■ **Tasks for this exercise**:
(1) In the Student Center description, rewrite the passage starting at "The first phase" and ending at "for each space.", replacing "cafe addition" with "cafe extension".
(2) Please put the lines of the first listing into a Markdown table with columns n and Line, starting at the line that contains "Page size: 1654x1241." and ending at the line that contains "title RÉSULTAT du", both included, with blank lines left out.

■ **Document segment**:

Patterns and Performance

Toni Stabile Student Center


This project, a new Student Center for Columbia University’s Graduate School of Journalism, transforms both formal and informal work, meeting, and social spaces of the school. The student center becomes a nexus for the flow of the academic life of the building through the renovation of a large multilevel interior and slipping a new addition onto the campus that links the journalism school to the broader campus community. Digital design and production technologies facilitate an investigation of the performance of the primary materials. Four separate episodes within the architecture of the project engage in the technical (quantitative) while also critically engaging in the cultural or phenomenal (qualitative) implications of digital design and production. The four zones of architectural research involve highly engineered surfaces, each of which is generated through digital processes to address a particular technical or programmatic requirement, while also designed to produce specifically architectural or experiential effects. These surfaces thus satisfy a double definition of the word performance: by performing on two levels, the technical/quantitative and the phenomenal/qualitative, the project offers a new model for implementing digitally-driven design.

A team of specialists was put together to contribute to the development of the specific performance criteria and digital modeling for each surface of this project. The approach was to expand our network of allied consultants to ensure that the technical performance is optimized while managing the flow of information and communication to guarantee that the qualitative implications of the design remain linked to the overall goals of the project. Digital modeling is utilized to engineer performance but also to test and innovate architectural effects. Working closely with fabricators, each surface system was put through rigorous prototyping. While technical performance can be numerically driven and calculated, the cultural and qualitative effects of each surface were tested at full scale to achieve the desired resolution and legibility. The techniques of the assembly for each patterned surface were finalized in the prototyping phase, with information and coordination of the assembly logics embedded in the final digital files.

Introduction Project
View from Campus


Columbia University Graduate School of Journalism

The project consists of two phases: (1) a 9,000 s.f. complete renovation of two floors of an existing McKim, Mead & White building on Columbia University’s Morningside Heights campus, and (2) a 1000 s.f. glass addition. The renovation provides a new student “social hub”, flanked by the Journalism Library, faculty offices, classrooms, and a student newsroom. The new addition is located in a previously unused exterior plaza, sandwiched in between the Journalism building and an adjacent dormitory, and will provide a new student lounge and cafe space open to the University community.

The first phase was completed in December 2007, and the second phase is currently under construction with completion scheduled for August 2008.

Patterns & Performance

Four surfaces are used to test different strategies of double performance-driven design. These surfaces consist of the ceilings and walls in two of the project’s primary spaces: the interior “Social Hub,” essentially a study area and meeting space for students and faculty; and the new cafe addition, which is a more public venue for the School and the University. The strategies adopted for designing and engineering each surface arise directly from technical and programmatic demands for each space.

■ **Dataset extract**:
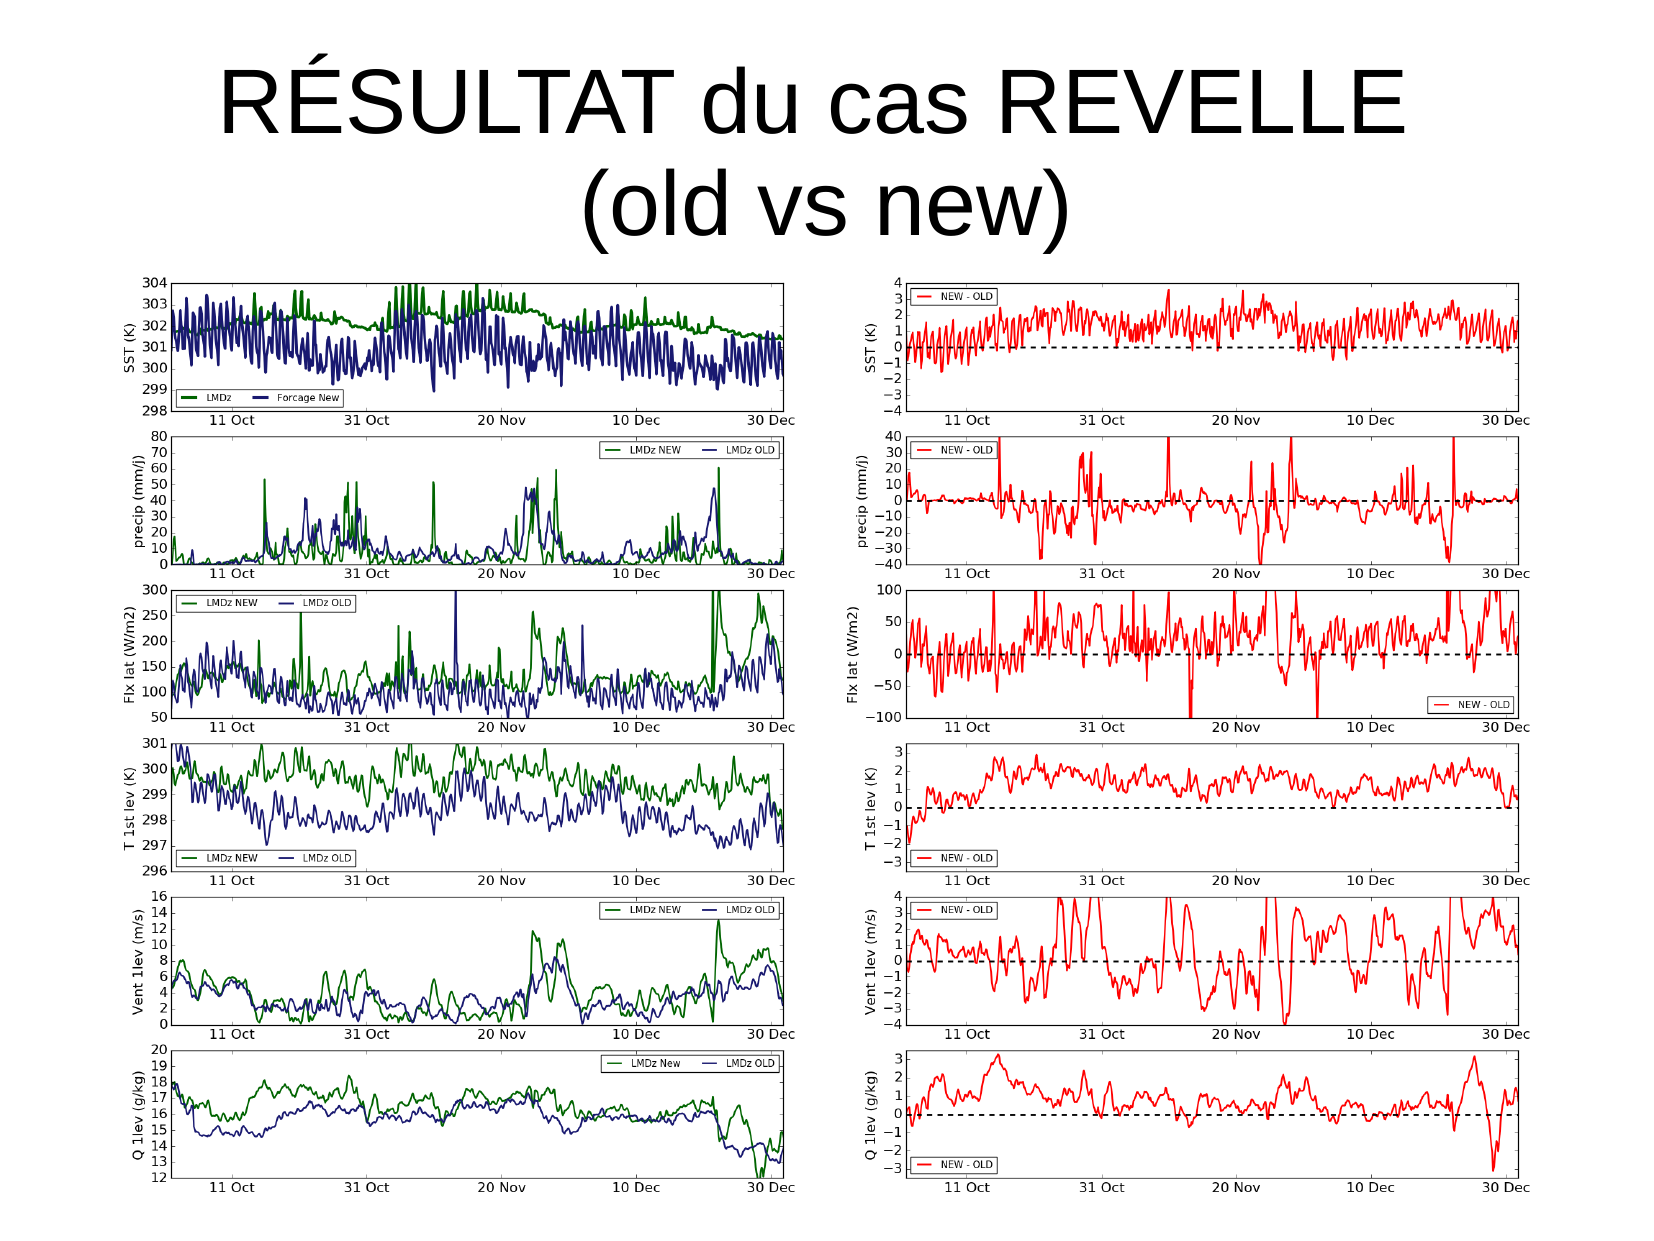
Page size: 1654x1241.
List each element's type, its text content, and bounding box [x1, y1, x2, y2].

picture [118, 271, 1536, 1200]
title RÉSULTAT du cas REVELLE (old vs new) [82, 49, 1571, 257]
...
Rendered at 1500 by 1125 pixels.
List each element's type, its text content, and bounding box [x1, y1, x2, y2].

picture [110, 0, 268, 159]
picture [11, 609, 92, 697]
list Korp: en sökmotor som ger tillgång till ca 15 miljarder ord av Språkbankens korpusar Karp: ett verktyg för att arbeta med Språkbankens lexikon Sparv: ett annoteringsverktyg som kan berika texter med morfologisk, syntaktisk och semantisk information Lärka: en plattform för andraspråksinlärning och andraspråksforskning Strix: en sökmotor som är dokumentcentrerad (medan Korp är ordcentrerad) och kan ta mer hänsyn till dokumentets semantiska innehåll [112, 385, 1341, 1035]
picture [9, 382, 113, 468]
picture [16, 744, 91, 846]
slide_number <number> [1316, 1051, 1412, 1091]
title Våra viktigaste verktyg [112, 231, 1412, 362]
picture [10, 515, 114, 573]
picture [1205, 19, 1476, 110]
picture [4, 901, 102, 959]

■ **Solved problems**:
(1)
The first phase was completed in December 2007, and the second phase is currently under construction with completion scheduled for August 2008.

Patterns & Performance

Four surfaces are used to test different strategies of double performance-driven design. These surfaces consist of the ceilings and walls in two of the project’s primary spaces: the interior “Social Hub,” essentially a study area and meeting space for students and faculty; and the new cafe extension, which is a more public venue for the School and the University. The strategies adopted for designing and engineering each surface arise directly from technical and programmatic demands for each space.

(2)
| n | Line |
|---|---|
| 1 | Page size: 1654x1241. |
| 2 | List each element's type, its text content, and bounding box [x1, y1, x2, y2]. |
| 3 | picture [118, 271, 1536, 1200] |
| 4 | title RÉSULTAT du cas REVELLE (old vs new) [82, 49, 1571, 257] |